In 1952 Lamb had married Anne Saul. Anne Lamb later taught Politics and Divinity at the Frances Holland School in London. In 1971 they jointly published Hope, a book consisting of five essays by Anne and the text of the University Sermon which Kenneth Lamb had been invited to deliver at Oxford.

Lamb became in 1967 the Secretary to the BBC, which brought him into close contact with the Governors. When Greene resigned, in 1969, Lamb along with Huw Wheldon, David Attenborough and Oliver Whitley, was considered to succeed him. The post went to Charles Curran, and Lamb was made Director of Public Affairs, with a seat on the Board of Management.

In 1970 Curran wished to move Lamb sideways off the Board of Management to a new job concerned with regional policy. Lamb, who was increasingly out of sympathy with some of the BBC's policies at the time, appealed to the Board of Governors. They were divided. Sir Hugh Greene threatened to resign from the board if Lamb were displaced. Lamb remained as Director of Public Affairs until 1977 when Ian Trethowan, the new Director-General, transferred him to the position of Special Adviser (Broadcasting Research). This was a job not worthy of his abilities and he looked out for other employment.

In 1980 Lamb took premature retirement from the BBC to become Secretary to the Church Commissioners, the body concerned with administering the finances of the Church of England, originally provided under Queen Anne's Bounty. It was a role he greatly enjoyed.
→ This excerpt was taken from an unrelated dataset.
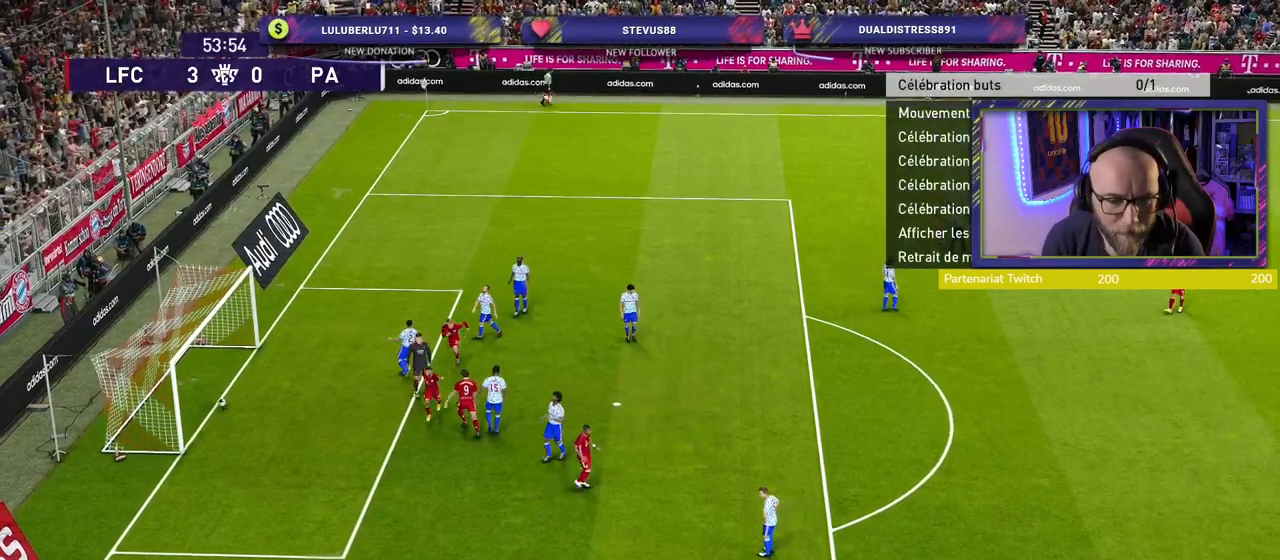
{"buttons": ["START"], "left_stick": "center", "right_stick": "center", "events": [[340, "START", "down"]]}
Throughout his career Lamb took great interest in charitable work. When he was teaching at Greenwich he was first concerned with the Bede House Association, which helped the under-privileged of Bermondsey. Later he was for many years its Chairman. He also chaired the Charities Effectiveness Review Trust, and was Governor of Bloxham School and of Atlantic College, founded by Kurt Hahn. He was a keen golfer and cricket player until debilitating illness struck him four years ago.